Say it sooner? That's not how the both-sides, maintain-your-access-at-all-costs system works.
+1
Since he's going to be insubordinate, maybe Todd could come clean with the number of times his bosses interfered with his own editorial independence.
mtp was also waiting patiently for 'the day that trump truly became our president'
j6 finally put paid to that, but now ronna mcdaniel is getting paid good money to tell us how democrats are the *real threats to democracy
Well, ABC already has Reince Priebus.
Those guys never really lose because they have all the money.
He will forever be Prince Reibus to me. And not in a good way.
As to both Todd and retiring Republicans, since when has it been the case that the truth mattered much to either top-level journalists or politicians? Why should either of them bother to say the things you mention? Merely because they're true and significant? That's not really in any of their job descriptions.
He would never have confronted her in this way if he had been on the MTP panel. It’s easy to write this kind of thing. If you never said that thing when you had the chance, in front of an audience who would recount it, then anything you write about the person is irrelevant.
This sounds like a confession, IMO. "I, Chuck Todd, didn't want to mess up my contract. Throughout the years, I made sure to bring false equivalence into my show to avoid getting into trouble with my bosses."
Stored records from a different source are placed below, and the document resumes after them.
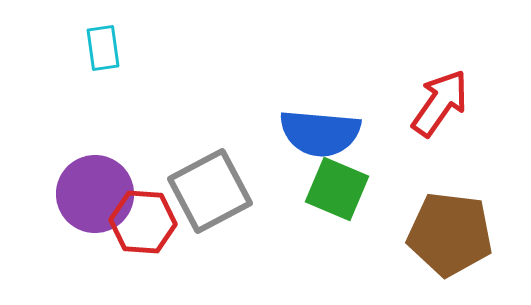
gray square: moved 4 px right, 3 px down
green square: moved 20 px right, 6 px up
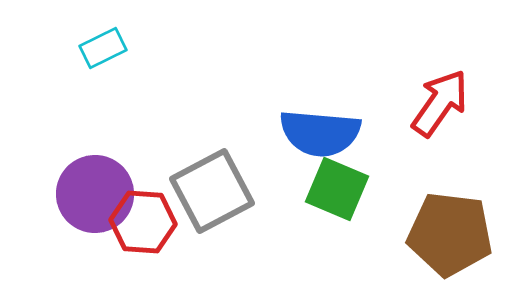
cyan rectangle: rotated 72 degrees clockwise
gray square: moved 2 px right
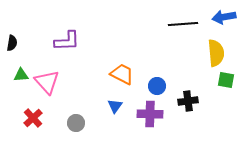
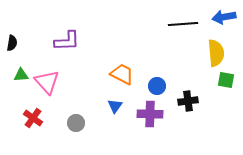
red cross: rotated 12 degrees counterclockwise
This and nothing but this is the answer.
"It is difficult to get a man to understand something, when his salary depends on his not understanding it."
~Upon Sinclair
Once you can fake authenticity, the gold standard of American journalism, you've got it in the bag. This is just Todd's way of signaling his authenticity. As a journalist his authenticity is bound up with "objectivity." By "being hard on both sides" he's an AUTHENTIC HARD-HITTING JOURNALIST. Not the other kinds.
TV news is the very worst way to be informed. Any TV news. Avoid.
Didn't Todd claim a few years ago that it wasn't the media's job to call out lies or correct lies made on air?
Now he has an issue with lies?
This is a pretty good example of why people vote for Trump, I think.
It's all so swampy.
Sure, Trump (and his family) is the biggest swamp creature of all, but at least he calls it the swamp all the time. When Chuck Todd does it, it's rare and unusual enough that it gets a blog item.
>Did he ever say that while he was the anchor of MTP?
The Politico article about this (https://politi.co/43Es2GU) suggests that Todd was heavily muzzled by the higher-ups. He may well be out of fucks to give.
I think Todd truly believes telling the truth was not his job as MTP host or as a journalist is general. That would be unfair bias. Why he happened to actually do so this one time, I'm not quite sure.
Linda Ellerbee wrote a book, And So it Goes, in the mid-eighties, just as 24-hour cable news was starting and the networks were floundering. One of her anecdotes— I think this would’ve been in the late seventies, pre-Turner CNN— was about a young reporter who diligently prepped for her first MTP appearance and was later rebuked for being too adversarial. No one would agree to be on MTP if the questions were too hard, even back then!
That book soured me on journalism, which was my first declared major, although I don’t think that was Ellerbee’s goal. Considering how much she was drinking during that decade, she put out some excellent writing, though.